Гриша снял шинель, повесил рядом с замасленным рабочим пиджаком, повесил туда же фуражку и сел на табурет у стола. Лицо рабочего было сильно разбито, под левым глазом багровел кровоподтек, рассечена бровь.

— За что вас так? — робко спросил Гриша.

— Да, говорю, на сволочей нарвался. Сам-то ты откуда?

— Из Тамбова недавно…

— Вон как! — с оживлением воскликнул Таличкин, доставая из-под подушки кисет. — Ну, и как там мужик? Заодно с рабочими или все в сторонке ошивается?

Осмелев, Гриша принялся рассказывать о разгромах помещичьих усадеб, о том, с какой жестокостью луженовские, аврамовы и ламанские душат восставших.

Глубоко затягиваясь, Таличкин жадно слушал, временами кивая и вскрикивая:

— Так! Так! Значит, захватило и мужика до боли!..

Опираясь на ухват и постанывая, Агаша возилась у круглой чугунной печурки, где стоял большой темный чайник; из его кривого носика крутой струйкой выбивался пар.

За занавеской проснулся и заплакал ребенок, и Агаша с посветлевшим и в то же время обеспокоенным лицом, опираясь рукой на стену, заторопилась туда. Через минуту она появилась снова, держа на одной руке маленького ясноглазого мальчугашку, смешно трущего кулачками глаза.

— А это вот Степашенька мой маленький, — проговорила она с какой-то необыкновенной лаской, поднося ребенка к Грише. — Погляди-ка, красивенький какой. А? Ну херувимчик и херувимчик… Степашенька, смотри — гость у нас новенький. Он мамку твою до дому довел, у нее ножка заболела. Помаши ему ручкой, помаши.

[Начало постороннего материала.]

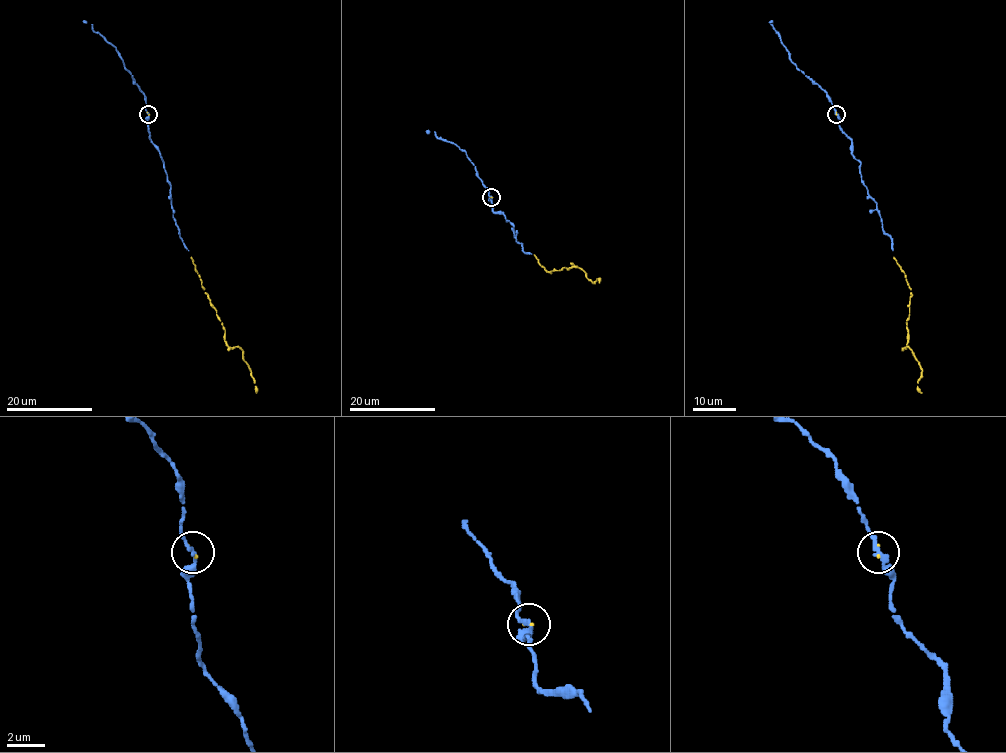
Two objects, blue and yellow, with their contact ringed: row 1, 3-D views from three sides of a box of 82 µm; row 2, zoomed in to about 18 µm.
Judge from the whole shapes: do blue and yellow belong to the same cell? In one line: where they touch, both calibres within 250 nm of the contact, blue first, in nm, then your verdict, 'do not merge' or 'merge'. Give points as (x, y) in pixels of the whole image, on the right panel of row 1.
place (836, 114); calibres 240 and 100 nm; merge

Но малыш сопел сосредоточенно и сердито.

— А у нас тут, парень, что было! — вздохнув, продолжал Таличкин. — Большие тысячи людей положили. Вроде как, говорят, в Париже коммуну… Все тюрьмы набиты под завязку. И всё рыщут и рыщут. Я вот лежу и жду: вдруг явятся и поволокут на расправу.

— Да брось ты каркать, Глебка! — сердито сверкнула синими глазами Агаша. — Не ровен час — накличешь! Чего я тогда со Степашкой делать стану? — Не сажая малыша в колыбель, прихрамывая и держась за стену, она проковыляла от печки к висевшему на стене шкафчику, достала одной рукой чашки, поставила на стол.

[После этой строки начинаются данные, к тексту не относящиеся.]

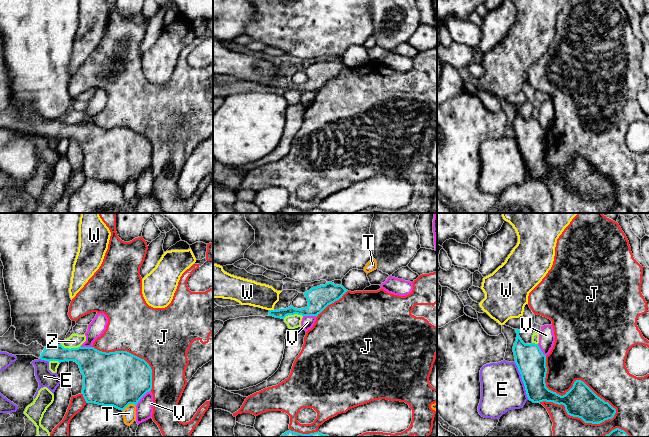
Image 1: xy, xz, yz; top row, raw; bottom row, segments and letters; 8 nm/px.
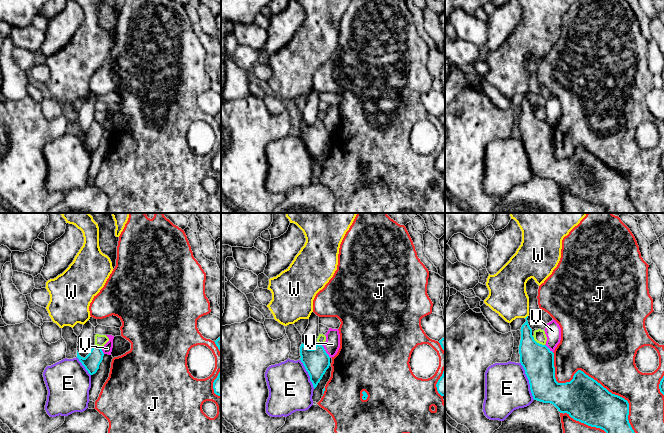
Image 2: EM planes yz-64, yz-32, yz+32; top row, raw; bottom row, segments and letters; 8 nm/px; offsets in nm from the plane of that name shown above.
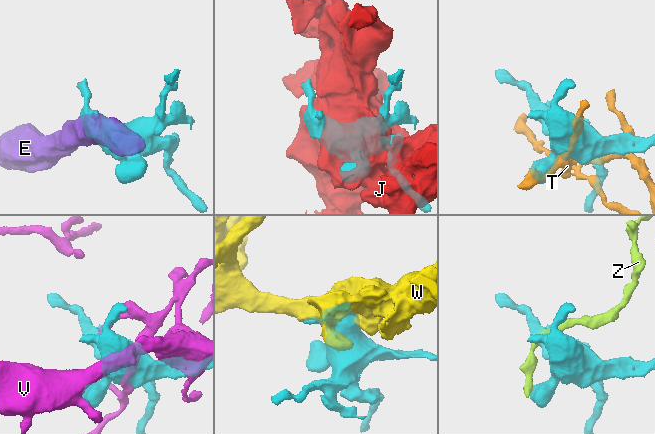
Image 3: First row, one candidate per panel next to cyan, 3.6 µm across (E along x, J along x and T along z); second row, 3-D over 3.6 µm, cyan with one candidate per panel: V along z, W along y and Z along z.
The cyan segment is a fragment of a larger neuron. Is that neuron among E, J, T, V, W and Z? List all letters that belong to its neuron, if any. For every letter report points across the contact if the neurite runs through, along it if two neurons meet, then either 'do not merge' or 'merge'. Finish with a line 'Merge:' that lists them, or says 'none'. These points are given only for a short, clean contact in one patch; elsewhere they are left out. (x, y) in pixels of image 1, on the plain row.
E: do not merge
J: do not merge
T: do not merge
V: do not merge
W: border xz (269, 85), (273, 86); do not merge
Z: do not merge
Merge: none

— Только уж извините, милый вы мой помощник, наш чай — горячая вода с хлебушком да с солью. Прожились вовсе с этой забастовкой. И за квартиру второй месяц упырю не плачено. Слава богу, притих маленько, боится, поди-ка, как бы снова декабрь не возвернулся. Натряслись они, живоглоты, в полную душу.

Морщась от боли, Глеб сел на кровати. Агаша засунула ему за спину подушку, подала чашку чаю. И, стыдливо полуотвернувшись от Гриши, села к столу, поудобнее устроила у себя на коленях сына и, наклонившись над ним, принялась кормить грудью.

— Покушать захотела, моя сынонька родненькая?.. Мамка негодная целых два часа по лавкам да по базару бегала. Кушай, маленький, кушай.

— Все кости мне измяли, парень. На баррикадах ни одна пуля не тронула, а тут навалились гады, трое на одного… — вздохнул, натужно улыбаясь, Глеб. И помолчав, спросил: — А ты что же, гимназист, будущий студент, а к нашему берегу, стало быть, прибиваешься?

— А разве мало студентов, вообще — интеллигенции, среди революционеров? — с обидой спросил Гриша. — Слышали про Перовскую и Желябова, Гриневицкого и Александра Ульянова, Генералова и Шевырева, казненных за участие в революционных выступлениях? Многие из них — студенты.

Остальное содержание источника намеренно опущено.